Au chapitre D de son rapport, l'Onu « s'alarme des propositions qui visent à déconnecter l'utilisateur d'Internet lorsqu'il violent les droits de propriété intellectuelle. Cela inclut les législations basées sur le concept de riposte graduée qui imposent une série de sanctions et qui peuvent mener à la suspension de la fourniture de la connexion Internet comme la riposte graduée en France ou le Digital Economy Act 2010 en Grande-Bretagne ».

Pour rappel, la riposte graduée (Three strikes law) est le processus par lequel le juge peut demander à un FAI de couper l'accès à Internet d'un internaute. L'Hadopi organise donc son action grâce à une architecture permettant de signaler un internaute surpris en train de télécharger illégalement du contenu protégé. Tout d'abord, l'Hadopi envoie plusieurs e-mails d'avertissement puis une lettre avec accusé de réception.
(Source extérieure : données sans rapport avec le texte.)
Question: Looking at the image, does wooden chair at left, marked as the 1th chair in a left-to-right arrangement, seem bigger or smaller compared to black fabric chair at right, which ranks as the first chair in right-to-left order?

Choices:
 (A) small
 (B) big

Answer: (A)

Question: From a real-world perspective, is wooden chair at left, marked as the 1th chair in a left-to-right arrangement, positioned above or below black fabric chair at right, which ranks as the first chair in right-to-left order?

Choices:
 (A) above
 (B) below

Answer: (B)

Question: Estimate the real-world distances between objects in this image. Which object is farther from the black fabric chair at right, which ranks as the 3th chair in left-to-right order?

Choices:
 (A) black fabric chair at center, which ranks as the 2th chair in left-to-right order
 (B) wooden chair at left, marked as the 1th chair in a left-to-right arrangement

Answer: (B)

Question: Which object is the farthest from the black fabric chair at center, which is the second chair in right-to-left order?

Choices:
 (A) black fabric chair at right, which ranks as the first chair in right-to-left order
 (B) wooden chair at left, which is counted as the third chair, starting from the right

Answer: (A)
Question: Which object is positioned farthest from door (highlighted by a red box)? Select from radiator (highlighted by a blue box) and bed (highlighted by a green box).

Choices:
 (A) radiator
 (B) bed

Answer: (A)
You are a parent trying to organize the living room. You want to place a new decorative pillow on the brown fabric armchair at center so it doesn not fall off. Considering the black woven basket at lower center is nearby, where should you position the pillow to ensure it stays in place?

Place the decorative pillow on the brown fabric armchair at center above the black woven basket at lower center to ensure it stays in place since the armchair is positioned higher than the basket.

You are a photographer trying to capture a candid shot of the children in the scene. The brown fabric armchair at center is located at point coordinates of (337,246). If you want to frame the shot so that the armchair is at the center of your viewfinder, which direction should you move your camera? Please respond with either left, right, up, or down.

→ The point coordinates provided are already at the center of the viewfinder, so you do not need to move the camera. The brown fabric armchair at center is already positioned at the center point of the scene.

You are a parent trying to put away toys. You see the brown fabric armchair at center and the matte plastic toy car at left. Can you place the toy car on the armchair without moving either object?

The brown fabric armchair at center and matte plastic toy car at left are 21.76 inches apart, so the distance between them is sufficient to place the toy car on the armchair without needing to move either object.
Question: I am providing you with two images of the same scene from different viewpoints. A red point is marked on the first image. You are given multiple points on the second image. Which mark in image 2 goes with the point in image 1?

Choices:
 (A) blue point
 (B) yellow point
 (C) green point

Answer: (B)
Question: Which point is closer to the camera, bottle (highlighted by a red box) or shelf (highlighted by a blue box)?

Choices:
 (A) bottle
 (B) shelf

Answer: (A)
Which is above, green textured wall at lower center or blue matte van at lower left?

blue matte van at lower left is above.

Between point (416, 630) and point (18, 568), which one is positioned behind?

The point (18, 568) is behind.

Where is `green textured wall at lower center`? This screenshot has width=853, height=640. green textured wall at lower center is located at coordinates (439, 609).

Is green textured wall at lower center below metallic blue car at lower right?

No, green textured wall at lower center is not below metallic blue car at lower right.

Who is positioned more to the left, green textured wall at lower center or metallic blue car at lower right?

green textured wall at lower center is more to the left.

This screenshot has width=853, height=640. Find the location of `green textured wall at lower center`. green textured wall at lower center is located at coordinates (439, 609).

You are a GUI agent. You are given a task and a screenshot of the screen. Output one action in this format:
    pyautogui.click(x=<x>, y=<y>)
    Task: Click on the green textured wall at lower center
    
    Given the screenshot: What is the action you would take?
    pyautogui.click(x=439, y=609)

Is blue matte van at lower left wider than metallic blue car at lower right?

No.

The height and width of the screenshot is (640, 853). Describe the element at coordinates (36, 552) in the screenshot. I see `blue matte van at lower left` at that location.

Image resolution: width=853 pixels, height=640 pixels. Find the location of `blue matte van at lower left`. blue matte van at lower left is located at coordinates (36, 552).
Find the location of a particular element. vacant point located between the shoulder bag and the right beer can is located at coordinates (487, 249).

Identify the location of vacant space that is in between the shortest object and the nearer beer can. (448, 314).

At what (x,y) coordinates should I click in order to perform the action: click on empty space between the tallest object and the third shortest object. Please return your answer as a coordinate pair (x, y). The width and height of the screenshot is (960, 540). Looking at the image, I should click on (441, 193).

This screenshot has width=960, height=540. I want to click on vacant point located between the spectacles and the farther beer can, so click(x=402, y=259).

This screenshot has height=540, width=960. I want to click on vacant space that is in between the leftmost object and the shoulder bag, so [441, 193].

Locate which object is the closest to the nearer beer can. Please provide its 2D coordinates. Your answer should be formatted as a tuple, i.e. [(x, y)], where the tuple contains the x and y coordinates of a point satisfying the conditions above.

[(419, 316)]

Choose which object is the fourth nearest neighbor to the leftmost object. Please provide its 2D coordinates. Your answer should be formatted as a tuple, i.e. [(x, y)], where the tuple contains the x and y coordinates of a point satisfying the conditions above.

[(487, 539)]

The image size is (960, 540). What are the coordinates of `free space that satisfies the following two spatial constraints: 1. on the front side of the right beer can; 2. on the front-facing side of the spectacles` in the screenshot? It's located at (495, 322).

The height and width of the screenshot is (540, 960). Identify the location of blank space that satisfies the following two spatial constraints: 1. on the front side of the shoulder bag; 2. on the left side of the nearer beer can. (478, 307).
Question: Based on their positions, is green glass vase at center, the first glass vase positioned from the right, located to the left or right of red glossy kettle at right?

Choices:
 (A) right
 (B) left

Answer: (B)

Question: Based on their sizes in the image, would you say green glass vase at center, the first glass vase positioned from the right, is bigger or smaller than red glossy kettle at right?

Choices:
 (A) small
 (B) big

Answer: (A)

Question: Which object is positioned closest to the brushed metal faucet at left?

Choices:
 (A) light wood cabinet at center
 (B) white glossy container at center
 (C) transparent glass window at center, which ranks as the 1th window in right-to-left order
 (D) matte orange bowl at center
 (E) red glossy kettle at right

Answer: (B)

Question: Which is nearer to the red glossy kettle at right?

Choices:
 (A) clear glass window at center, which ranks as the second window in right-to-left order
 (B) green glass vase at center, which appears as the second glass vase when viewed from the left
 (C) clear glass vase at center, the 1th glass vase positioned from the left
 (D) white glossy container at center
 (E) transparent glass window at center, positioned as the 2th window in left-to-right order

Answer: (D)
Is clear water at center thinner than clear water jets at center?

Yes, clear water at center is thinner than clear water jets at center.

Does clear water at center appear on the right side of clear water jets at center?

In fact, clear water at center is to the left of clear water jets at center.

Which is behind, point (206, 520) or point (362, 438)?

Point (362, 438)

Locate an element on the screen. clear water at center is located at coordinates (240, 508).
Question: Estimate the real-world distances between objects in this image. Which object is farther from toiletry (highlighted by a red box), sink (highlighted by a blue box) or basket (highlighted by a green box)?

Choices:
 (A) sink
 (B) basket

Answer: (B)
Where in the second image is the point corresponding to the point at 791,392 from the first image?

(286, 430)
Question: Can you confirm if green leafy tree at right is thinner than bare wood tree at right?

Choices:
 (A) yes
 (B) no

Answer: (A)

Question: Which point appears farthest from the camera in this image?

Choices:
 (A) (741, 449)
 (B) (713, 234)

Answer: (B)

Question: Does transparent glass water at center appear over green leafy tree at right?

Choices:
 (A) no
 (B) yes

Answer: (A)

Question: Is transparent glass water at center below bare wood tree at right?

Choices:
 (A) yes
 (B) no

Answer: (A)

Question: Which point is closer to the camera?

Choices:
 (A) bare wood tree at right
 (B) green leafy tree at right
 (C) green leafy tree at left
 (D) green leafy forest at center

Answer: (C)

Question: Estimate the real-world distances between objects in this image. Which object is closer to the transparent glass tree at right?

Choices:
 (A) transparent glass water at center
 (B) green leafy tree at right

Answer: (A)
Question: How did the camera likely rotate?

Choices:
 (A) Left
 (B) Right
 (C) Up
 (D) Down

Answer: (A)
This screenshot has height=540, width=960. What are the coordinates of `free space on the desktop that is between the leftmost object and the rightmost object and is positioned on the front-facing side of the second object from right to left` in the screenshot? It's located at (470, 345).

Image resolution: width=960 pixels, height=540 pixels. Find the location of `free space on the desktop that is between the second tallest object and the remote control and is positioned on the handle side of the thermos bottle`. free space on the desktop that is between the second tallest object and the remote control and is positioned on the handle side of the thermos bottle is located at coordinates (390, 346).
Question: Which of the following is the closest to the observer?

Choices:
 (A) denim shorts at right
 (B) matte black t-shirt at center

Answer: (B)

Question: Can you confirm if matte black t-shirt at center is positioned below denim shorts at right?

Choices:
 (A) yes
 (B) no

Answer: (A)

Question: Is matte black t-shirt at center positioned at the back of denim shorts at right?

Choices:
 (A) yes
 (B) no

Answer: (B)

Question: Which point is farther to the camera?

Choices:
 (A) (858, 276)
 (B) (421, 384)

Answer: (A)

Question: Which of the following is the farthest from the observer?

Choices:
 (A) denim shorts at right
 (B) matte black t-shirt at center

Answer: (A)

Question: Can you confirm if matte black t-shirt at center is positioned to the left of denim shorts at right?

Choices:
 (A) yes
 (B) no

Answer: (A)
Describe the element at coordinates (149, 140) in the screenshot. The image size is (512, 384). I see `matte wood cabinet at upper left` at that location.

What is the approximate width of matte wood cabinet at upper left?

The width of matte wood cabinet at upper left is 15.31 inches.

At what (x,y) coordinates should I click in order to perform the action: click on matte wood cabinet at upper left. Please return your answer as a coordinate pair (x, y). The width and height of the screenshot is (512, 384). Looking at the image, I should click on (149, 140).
La troisième phase est celle où intervient la justice. L'Hadopi transmet alors ses informations afin que le juge puisse enquêter et décider si l'internaute a bien manqué à son obligation de sécuriser sa connexion Internet. La justice peut prononcer ensuite la coupure de l'abonnement d'un internaute.

Outre la coupure, se pose encore la question de savoir comment les FAI vont pouvoir couper le Net sans toucher au téléphone ni à la télévision dans le cadre d'un abonnement Triple-Play. En mai dernier, la Cnil avait estimé qu'il était regrettable qu'aucune précision technique ne soit apportée au sujet de la coupure de la connexion. Son président Alex Türk rappelait : « il semble que tous les opérateurs ne disposent pas, à ce jour, des capacités techniques pour effectuer une telle suspension sélective. La commission estime qu'il est essentiel que les personnes ne se voient pas privées de l'accès à certains services dont la suspension n'est pas prévue par la loi ».

Même son de cloche du côté de la Quadrature du Net. Selon son porte-parole Jérémie Zimmermann, « le rapporteur spécial des Nations Unies Frank La Rue affirme que la liberté d'expression est plus importante que le droit d'auteur et qu'elle doit être protégée à tout prix, dans les régimes autoritaires comme dans les démocraties. Les citoyens de par le monde doivent s'inspirer de ce rapport et tenir leurs gouvernements pour responsables des politiques qui portent atteinte à Internet et nos libertés ».